### INPUT ROWS
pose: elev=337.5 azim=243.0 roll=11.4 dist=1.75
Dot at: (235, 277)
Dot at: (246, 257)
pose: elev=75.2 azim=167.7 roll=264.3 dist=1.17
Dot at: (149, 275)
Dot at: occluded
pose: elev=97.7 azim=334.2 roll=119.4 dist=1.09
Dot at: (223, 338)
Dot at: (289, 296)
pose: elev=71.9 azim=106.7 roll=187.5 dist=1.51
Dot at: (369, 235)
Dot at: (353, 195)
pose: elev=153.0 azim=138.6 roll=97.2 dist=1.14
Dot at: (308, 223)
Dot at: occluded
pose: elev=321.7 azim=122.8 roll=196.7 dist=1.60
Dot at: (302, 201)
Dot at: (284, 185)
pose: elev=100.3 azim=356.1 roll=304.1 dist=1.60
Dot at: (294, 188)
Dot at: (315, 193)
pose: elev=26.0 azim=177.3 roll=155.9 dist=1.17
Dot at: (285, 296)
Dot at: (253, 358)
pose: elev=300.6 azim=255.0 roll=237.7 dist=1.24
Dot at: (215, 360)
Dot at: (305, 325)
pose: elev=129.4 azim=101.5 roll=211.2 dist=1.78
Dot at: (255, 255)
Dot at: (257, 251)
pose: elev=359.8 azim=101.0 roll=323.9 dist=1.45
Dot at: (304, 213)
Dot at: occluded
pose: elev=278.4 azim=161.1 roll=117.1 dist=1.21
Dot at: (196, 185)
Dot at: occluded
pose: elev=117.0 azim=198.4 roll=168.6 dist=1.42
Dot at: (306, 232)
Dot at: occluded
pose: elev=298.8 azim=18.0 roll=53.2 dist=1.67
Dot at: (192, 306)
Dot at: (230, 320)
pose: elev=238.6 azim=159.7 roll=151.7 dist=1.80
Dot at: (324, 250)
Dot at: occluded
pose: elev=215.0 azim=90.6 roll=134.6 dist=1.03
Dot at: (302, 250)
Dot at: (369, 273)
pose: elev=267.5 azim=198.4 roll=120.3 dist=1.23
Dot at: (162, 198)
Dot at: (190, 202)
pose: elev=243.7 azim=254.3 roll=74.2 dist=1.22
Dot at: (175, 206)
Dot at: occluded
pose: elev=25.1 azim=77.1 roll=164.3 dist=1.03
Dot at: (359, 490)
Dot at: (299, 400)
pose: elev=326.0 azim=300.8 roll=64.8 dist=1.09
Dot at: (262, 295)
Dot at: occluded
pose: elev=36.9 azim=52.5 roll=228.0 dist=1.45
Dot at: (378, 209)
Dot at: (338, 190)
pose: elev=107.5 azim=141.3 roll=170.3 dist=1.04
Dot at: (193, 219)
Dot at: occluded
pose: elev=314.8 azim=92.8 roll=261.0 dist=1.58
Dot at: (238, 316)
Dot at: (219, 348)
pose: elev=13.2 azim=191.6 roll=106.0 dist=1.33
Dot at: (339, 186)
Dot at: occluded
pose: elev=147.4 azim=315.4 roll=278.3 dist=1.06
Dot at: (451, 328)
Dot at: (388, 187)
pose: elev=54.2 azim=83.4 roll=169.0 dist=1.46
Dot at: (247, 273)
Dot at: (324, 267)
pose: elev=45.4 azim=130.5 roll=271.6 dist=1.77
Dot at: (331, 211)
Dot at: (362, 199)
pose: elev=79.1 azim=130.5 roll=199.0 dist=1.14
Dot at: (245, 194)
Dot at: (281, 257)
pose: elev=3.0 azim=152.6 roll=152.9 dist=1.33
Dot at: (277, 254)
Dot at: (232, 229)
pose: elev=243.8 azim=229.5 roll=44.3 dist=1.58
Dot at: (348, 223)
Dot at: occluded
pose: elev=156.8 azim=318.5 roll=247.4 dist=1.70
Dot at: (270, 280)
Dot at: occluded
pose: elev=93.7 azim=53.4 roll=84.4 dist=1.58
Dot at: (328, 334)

### SET PROBLEM
Return the lines of the material from the line containing "pose: elev=3.0 azim=152.6" through the end of the material, unchanged and including both ends.

### SOLUTION TO THIS PROBLEM
pose: elev=3.0 azim=152.6 roll=152.9 dist=1.33
Dot at: (277, 254)
Dot at: (232, 229)
pose: elev=243.8 azim=229.5 roll=44.3 dist=1.58
Dot at: (348, 223)
Dot at: occluded
pose: elev=156.8 azim=318.5 roll=247.4 dist=1.70
Dot at: (270, 280)
Dot at: occluded
pose: elev=93.7 azim=53.4 roll=84.4 dist=1.58
Dot at: (328, 334)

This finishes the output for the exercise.